Max Henríquez, meteorólogo
Henríquez no duda en calificar la situación como crítica: «Es triste decirlo, pero se está muriendo el sistema nacional de prevención y atención de desastres o ‘de gestión del riesgo’, en un país donde se presentan todo tipo de desastres». La pérdida de capacidades técnicas del Ideam y de Ingeominas, sumada a una organización institucional deficiente que data de la Constitución de 1991, ha dejado al país sin herramientas efectivas para anticipar y mitigar los impactos. Fenómenos como El Niño y La Niña agravan el panorama, afectando la economía agropecuaria, la producción hidroeléctrica y el suministro de agua potable.

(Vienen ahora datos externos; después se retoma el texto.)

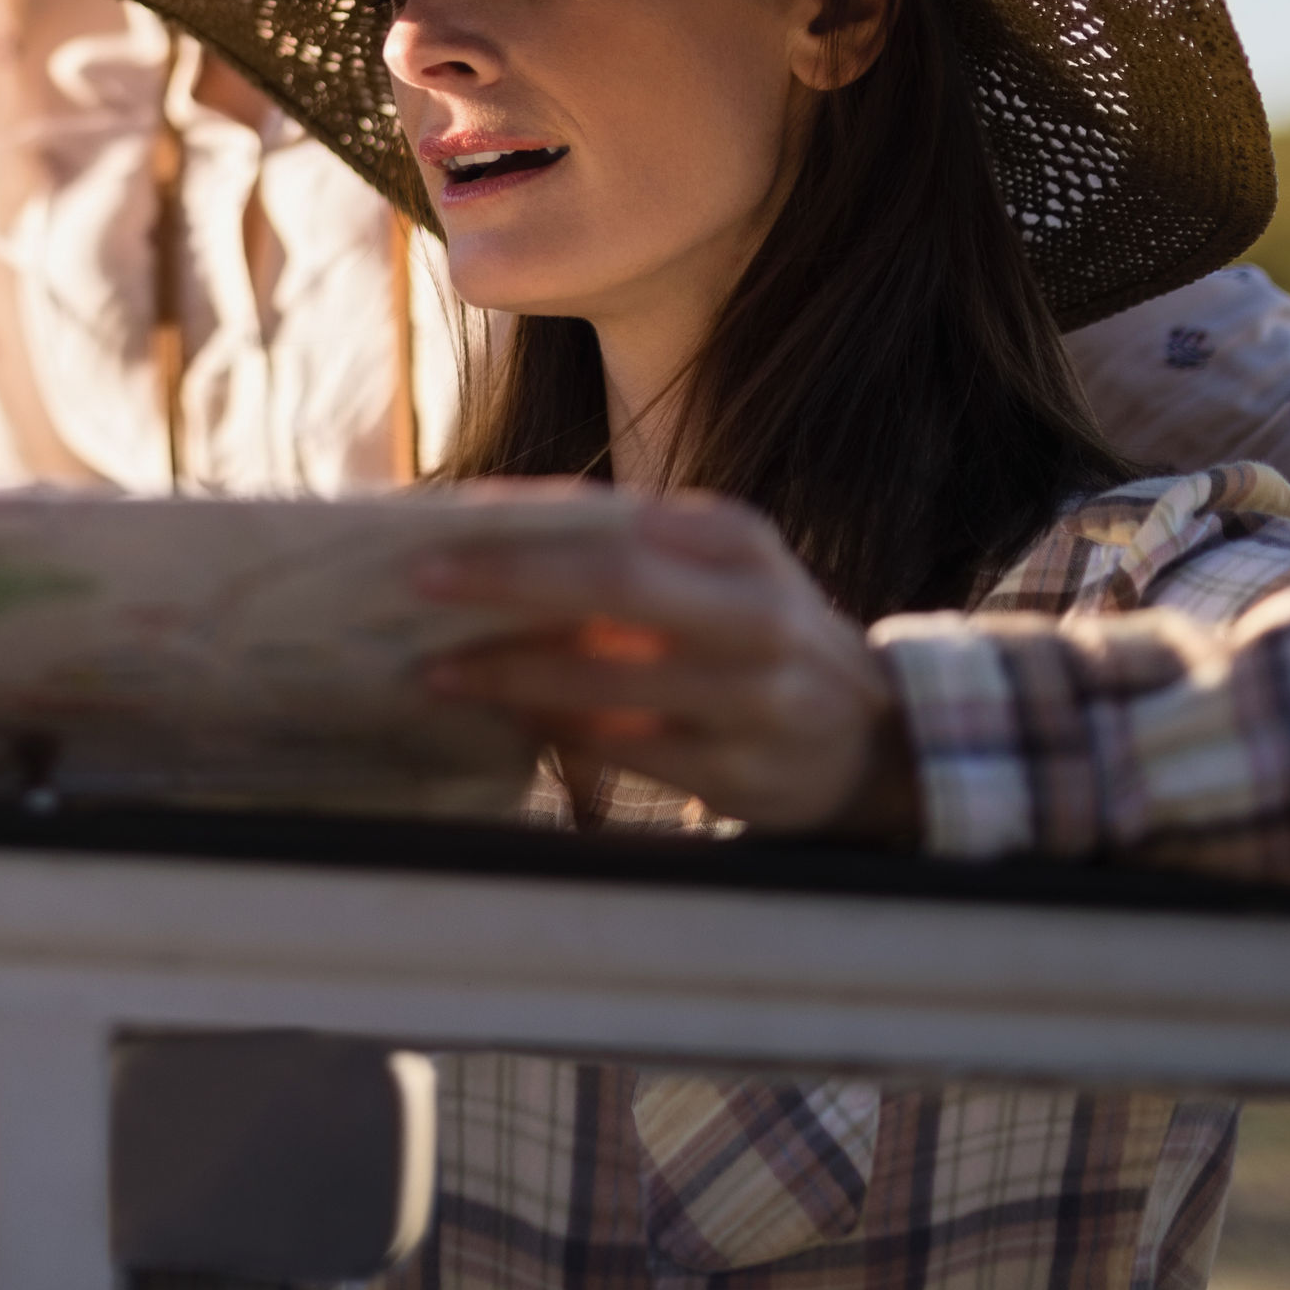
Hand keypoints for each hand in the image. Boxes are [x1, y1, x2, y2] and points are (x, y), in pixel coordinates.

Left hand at [414, 494, 918, 841]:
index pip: (615, 517)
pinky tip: (509, 719)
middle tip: (416, 582)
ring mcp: (756, 698)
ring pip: (609, 683)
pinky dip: (557, 734)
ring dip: (511, 675)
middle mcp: (757, 611)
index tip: (441, 520)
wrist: (873, 738)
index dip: (525, 519)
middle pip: (615, 585)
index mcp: (740, 542)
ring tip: (437, 671)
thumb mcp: (718, 572)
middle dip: (506, 582)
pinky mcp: (741, 773)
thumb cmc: (755, 636)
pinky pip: (625, 753)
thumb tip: (484, 529)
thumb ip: (626, 548)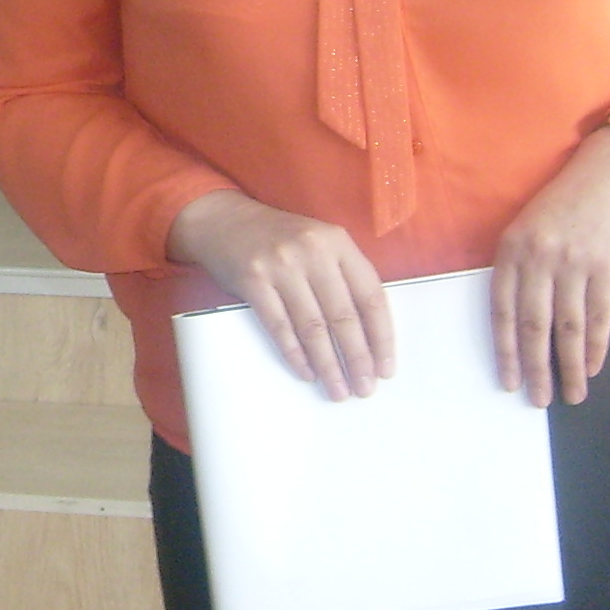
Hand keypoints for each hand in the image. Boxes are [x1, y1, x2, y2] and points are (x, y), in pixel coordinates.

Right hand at [168, 189, 394, 400]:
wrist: (224, 220)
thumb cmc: (279, 239)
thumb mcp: (319, 244)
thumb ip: (343, 275)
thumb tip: (368, 334)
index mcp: (338, 242)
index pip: (370, 295)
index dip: (381, 336)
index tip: (385, 368)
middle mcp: (312, 251)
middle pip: (343, 315)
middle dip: (357, 358)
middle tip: (364, 389)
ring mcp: (280, 266)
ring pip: (312, 326)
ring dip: (327, 364)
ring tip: (338, 389)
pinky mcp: (253, 280)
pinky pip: (278, 326)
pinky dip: (294, 353)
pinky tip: (306, 372)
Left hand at [490, 127, 609, 406]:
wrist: (609, 173)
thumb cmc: (563, 204)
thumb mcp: (526, 228)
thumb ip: (518, 269)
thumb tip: (516, 324)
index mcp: (511, 250)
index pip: (501, 311)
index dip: (505, 351)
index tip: (508, 381)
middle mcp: (539, 258)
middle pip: (533, 326)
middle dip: (536, 369)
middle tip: (538, 400)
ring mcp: (574, 263)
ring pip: (568, 328)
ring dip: (568, 366)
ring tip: (571, 395)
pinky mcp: (607, 267)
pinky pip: (599, 316)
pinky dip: (596, 345)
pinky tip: (592, 366)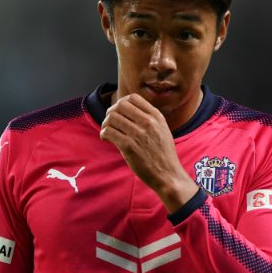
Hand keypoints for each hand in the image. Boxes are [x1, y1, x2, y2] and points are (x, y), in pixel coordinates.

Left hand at [100, 93, 198, 212]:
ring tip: (107, 132)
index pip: (133, 98)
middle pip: (120, 106)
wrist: (168, 174)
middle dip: (110, 112)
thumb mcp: (162, 130)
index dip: (121, 103)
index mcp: (156, 116)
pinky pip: (109, 132)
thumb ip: (149, 118)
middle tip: (109, 122)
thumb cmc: (163, 154)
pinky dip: (103, 134)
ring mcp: (138, 134)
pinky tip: (106, 139)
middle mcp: (148, 122)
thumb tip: (127, 110)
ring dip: (105, 124)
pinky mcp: (129, 146)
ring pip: (112, 118)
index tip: (118, 112)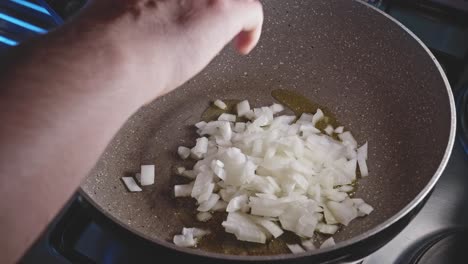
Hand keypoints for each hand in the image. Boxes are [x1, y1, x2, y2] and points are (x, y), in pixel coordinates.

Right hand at [78, 0, 263, 101]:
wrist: (112, 54)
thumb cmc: (106, 41)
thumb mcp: (118, 8)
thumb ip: (138, 9)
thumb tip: (143, 24)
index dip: (191, 2)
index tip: (184, 9)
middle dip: (209, 6)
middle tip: (202, 22)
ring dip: (230, 11)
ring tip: (226, 32)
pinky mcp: (222, 10)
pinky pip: (252, 11)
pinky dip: (251, 30)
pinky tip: (243, 46)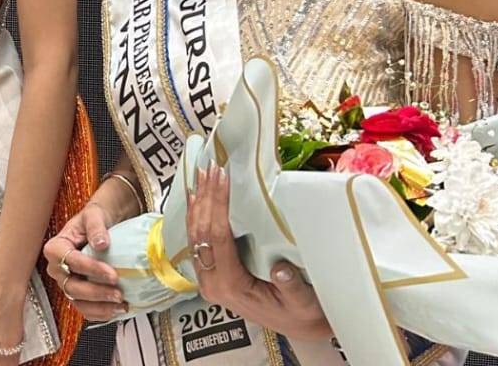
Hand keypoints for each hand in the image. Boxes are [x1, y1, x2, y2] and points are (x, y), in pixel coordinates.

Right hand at [42, 202, 125, 321]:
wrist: (103, 229)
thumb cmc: (95, 219)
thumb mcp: (94, 215)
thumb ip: (96, 227)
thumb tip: (101, 243)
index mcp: (56, 248)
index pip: (69, 261)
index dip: (90, 269)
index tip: (112, 273)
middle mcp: (58, 268)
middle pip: (72, 286)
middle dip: (96, 292)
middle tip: (118, 292)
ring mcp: (67, 283)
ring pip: (78, 301)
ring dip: (99, 306)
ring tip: (120, 304)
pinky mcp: (78, 294)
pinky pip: (85, 309)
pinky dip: (101, 313)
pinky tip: (117, 309)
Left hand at [186, 163, 332, 340]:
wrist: (298, 329)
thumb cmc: (302, 313)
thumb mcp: (303, 303)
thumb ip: (291, 287)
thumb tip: (281, 268)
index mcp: (231, 286)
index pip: (218, 238)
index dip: (218, 205)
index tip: (222, 177)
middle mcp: (212, 284)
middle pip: (202, 232)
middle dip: (206, 197)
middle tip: (211, 167)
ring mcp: (208, 280)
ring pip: (195, 235)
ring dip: (198, 203)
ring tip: (201, 174)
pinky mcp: (211, 275)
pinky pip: (197, 242)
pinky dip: (196, 217)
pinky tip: (196, 198)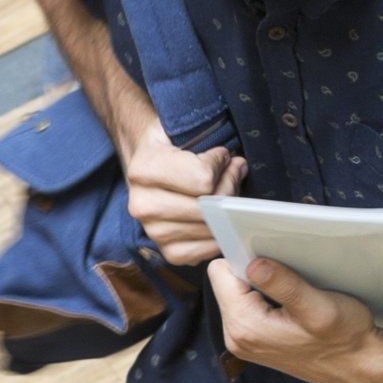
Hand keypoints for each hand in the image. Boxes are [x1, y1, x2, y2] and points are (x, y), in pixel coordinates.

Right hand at [127, 126, 243, 271]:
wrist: (144, 165)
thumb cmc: (169, 147)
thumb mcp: (182, 131)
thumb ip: (211, 144)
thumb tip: (239, 166)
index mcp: (144, 170)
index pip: (203, 178)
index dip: (222, 165)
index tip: (221, 156)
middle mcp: (143, 205)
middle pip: (210, 207)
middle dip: (229, 188)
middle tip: (232, 175)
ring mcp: (154, 232)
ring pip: (211, 228)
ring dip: (225, 212)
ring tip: (222, 195)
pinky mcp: (167, 251)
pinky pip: (204, 251)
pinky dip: (217, 235)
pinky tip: (216, 218)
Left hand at [207, 248, 382, 382]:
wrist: (358, 367)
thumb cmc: (345, 338)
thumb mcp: (320, 307)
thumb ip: (285, 285)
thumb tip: (253, 264)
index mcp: (245, 326)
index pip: (221, 272)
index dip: (245, 258)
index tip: (273, 261)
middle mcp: (236, 336)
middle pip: (226, 281)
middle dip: (253, 272)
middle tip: (288, 278)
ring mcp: (244, 340)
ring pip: (237, 293)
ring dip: (262, 286)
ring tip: (293, 292)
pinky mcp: (254, 340)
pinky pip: (248, 306)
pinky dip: (266, 298)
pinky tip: (291, 305)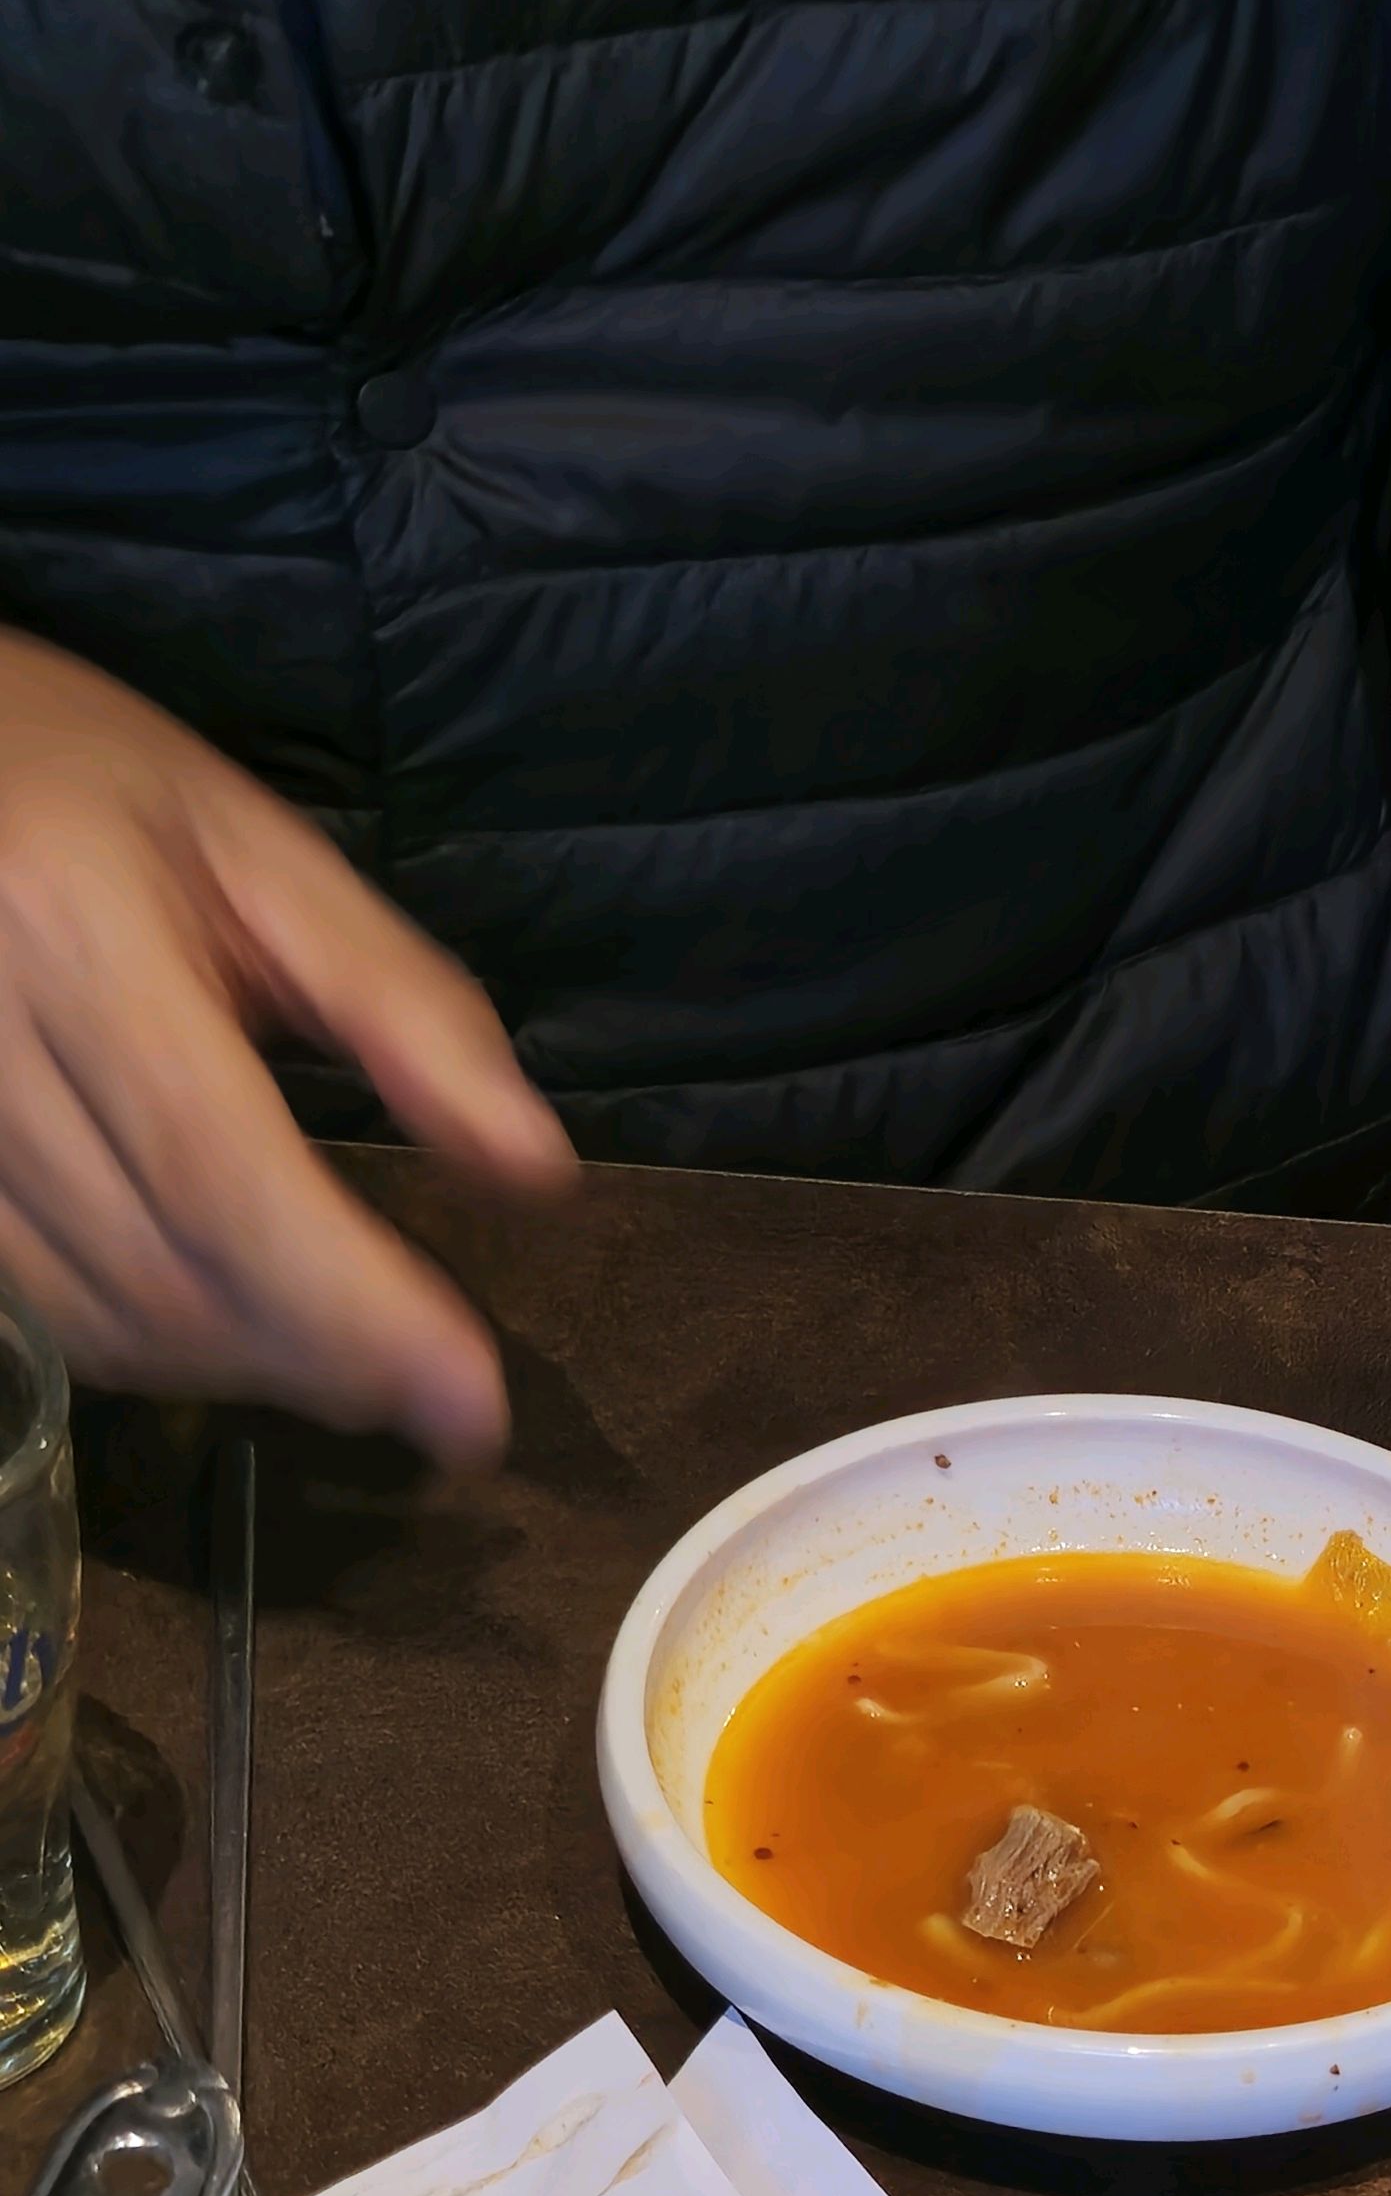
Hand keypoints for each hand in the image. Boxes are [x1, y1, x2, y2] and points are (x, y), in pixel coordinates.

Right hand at [0, 624, 570, 1456]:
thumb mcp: (262, 851)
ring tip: (350, 1357)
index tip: (474, 1409)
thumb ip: (404, 1005)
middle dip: (321, 1361)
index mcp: (73, 932)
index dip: (356, 1312)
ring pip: (93, 1315)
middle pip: (162, 1270)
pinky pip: (33, 1310)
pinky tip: (233, 1323)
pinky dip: (149, 1347)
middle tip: (433, 1387)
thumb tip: (536, 1168)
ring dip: (242, 1368)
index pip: (224, 1174)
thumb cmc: (92, 787)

La propuesta de un instituto unificado
Frente a este escenario, Max Henríquez plantea la creación del Instituto Nacional de Alertas (Inale), una entidad que integre la Meteorología y la Hidrología del Ideam, la red sismológica de Ingeominas, los centros vulcanológicos y el centro de alertas por tsunamis. “Es una necesidad del país juntar todas estas alertas en un solo sitio para no estar quejándonos de la reducción del presupuesto para atender y mantener las redes de toma de datos en institutos mal organizados desde la Constitución del 91 y para asegurar, en la medida de lo posible, la emisión oportuna de informes, reportes, avisos y alertas a la población”, explicó. Además, el meteorólogo aboga por una estrategia de reubicación de poblaciones asentadas en zonas inundables, como La Mojana y las riberas de los ríos Magdalena, Cauca y San Jorge, hacia terrenos no inundables, sin abandonar por completo el cultivo de esas tierras. La propuesta, ambiciosa y polémica, busca romper el ciclo de reconstrucción tras cada desastre y avanzar hacia una verdadera reducción de la vulnerabilidad, algo que, según Henríquez, requiere voluntad política y un presupuesto acorde a la magnitud del problema.